A first line of defense

Drawing by Niyaz Karim

Drawing by Niyaz Karim

Will Russia’s new Aerospace Defense Forces shift the balance in the dangerous missile defense game taking place in Eastern Europe?

Russian Defense Minister Anatoly Serdyukov keeps his promises. He said that he would create the Aerospace Defense Forces, a new military unit, by Dec. 1. As promised, they are in place and already have a mission.

The Kaliningrad radar station intended to improve Russia’s response to incoming missile attacks from the northwest has been put on operational duty. The station covers a sector that was previously the responsibility of radar bases in Mukachevo, Baranovichi and Skrunde during the Soviet era. “It greatly expands the range of information for subsequent decision-making by the country’s top leadership,” said Lieutenant-General Oleg Ostapaenko, commander of the Aerospace Defense Forces.

The new station, like the new aerospace forces, is to form Russia’s first line of defense against the increasing threat of strategic missile attacks. Russia’s efforts are in response to the Pentagon’s plans to deploy anti-ballistic missiles in Europe that are close to the Russian border, a plan that is undermining the global collective security system.

Since the United States unilaterally withdrew from the 1972 anti-ballistic missile treaty, basic arms control agreements have been under constant bombardment. In late November, the State Department announced that the U.S. was no longer bound by its commitments to Russia under the Conventional Forces in Europe Treaty. Russia retaliated with a vengeance.
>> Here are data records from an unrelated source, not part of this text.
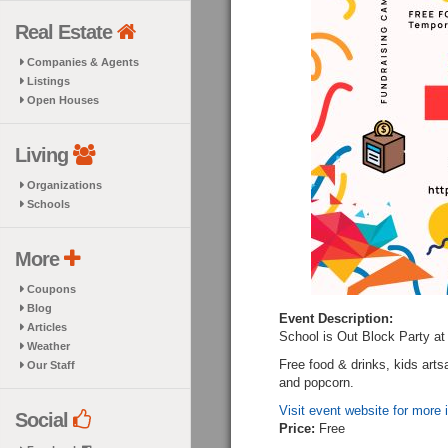
Real Estate
Companies & Agents
Listings
Open Houses
Living
Organizations
Schools
More
Coupons
Blog
Event Description:
Articles
School is Out Block Party a
Weather
Free food & drinks, kids art
Our Staff
and popcorn.
Visit event website for more 
Social
Price:
Free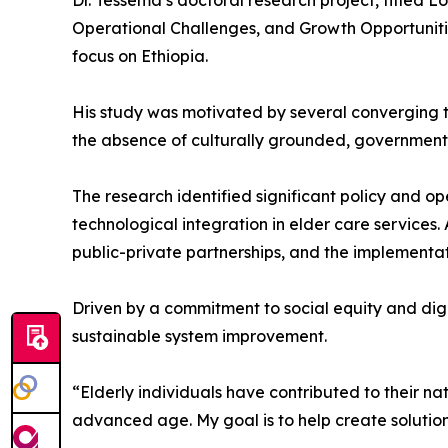
Dr. Tessema’s doctoral research project, titled 
Operational Challenges, and Growth Opportunitie
focus on Ethiopia.
His study was motivated by several converging tr
the absence of culturally grounded, governmen
The research identified significant policy and op
technological integration in elder care services
public-private partnerships, and the implementat
Driven by a commitment to social equity and dign
sustainable system improvement.
“Elderly individuals have contributed to their n
advanced age. My goal is to help create solutions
In a televised address to the nation, Russian President Dmitry Medvedev declared that Russia would withdraw from the New START treaty and would renounce its disarmament plans if the United States continued to build its anti-missile defense system in Europe.

Medvedev first ordered an immediate increase in the strength of the strategic nuclear forces by creating a national Aerospace Defense System. He also announced that Russia would deploy “strike systems,” notably Iskander missiles, throughout the country’s west and south.

The strategic ballistic missiles put in service in the Strategic Missile Forces and the Navy will be fitted with advanced capabilities for penetrating missile defense systems and efficient new warheads, Medvedev said.

As a result, the already shaky bilateral arms control agreements are being laid on the altar of anti-ballistic missiles.

On Dec. 7, the 1987 Russian-American Treaty on the Elimination of Medium and Shorter Range Missiles marked its 24th anniversary. It is difficult to say what will happen to this key disarmament agreement, given President Medvedev’s latest statement and Russia’s threat to pull out of it. The consequences from such a move could be dire.

In February 2007, Yury Baluyevsky, then chief of the Russian General Staff, said that Russia might withdraw unilaterally from the 1987 treaty. The move was directly linked to the deployment of the American missile defense program in Europe. Russia, for its part, had declared several years earlier that it would give an asymmetric response to Washington’s plans by further developing its strategic offensive assets. First Deputy Prime Minister and former Defense Minister Sergei Ivanov also described the treaty as a relic.

In principle, there is nothing extraordinary about asymmetric tactics. As global anti-missile systems are developed, modernization of the existing arsenal of nuclear weapons is a natural response.  

Shorter and medium-range ballistic missiles – those with a range of up to 3,100 miles – have always been regarded as strategic nuclear weapons. It is such missiles – the American Pershing-2s in Western Europe and the Soviet SS-20 Pioneer missiles stationed in Eastern Europe and the Far East that provided the “critical mass” effect that, in the mid-1980s, almost triggered a real nuclear conflict between the two powers.

Does Russia stand to gain if it resumes production of this type of missile and thus launching them becomes a possibility? It is difficult to believe, in spite of numerous declarations, notably those by the director of the Moscow Thermal Technology Institute, Yury Salomonov, that Russian industry has everything it needs to build such missiles. There are considerable resources required in order to restore the entire production chain. Besides, it hardly makes sense to build something that is 40 years old, especially when considering that most of the missile’s production took place in Ukraine.

The military facet to the problem is of course paramount. In the years from 1985 to 2011, Russia lost a significant share of its operational military space, while the Americans since then have acquired more. Russia will have to look for deployment sites in the country’s relatively small European region.

In contrast, the U.S. Air Force has no need to resume production of Pershing-2 missiles. It would suffice to open cheap land bases equipped with standard Tomahawk cruise missiles, which are allowed, and fit them with nuclear warheads. Considering that the U.S. maintains the capacity to build 500 of these missiles a year, the potential threat from Tomahawks alone is easy to imagine.

As a plan B, Russia may deploy the conventional warheads of its Pioneers, or a truncated version of the Topol-M2 mobile inter-continental ballistic missile.

The concept of missile defense calls for balance; the distribution of weaponry should be appropriate and preferably not asymmetric. The situation could change significantly if Russia countered the American missile defense system with its own adequate defensive response – which, according to the Russian military and political leadership, is the essence behind the newly created Aerospace Defense Forces.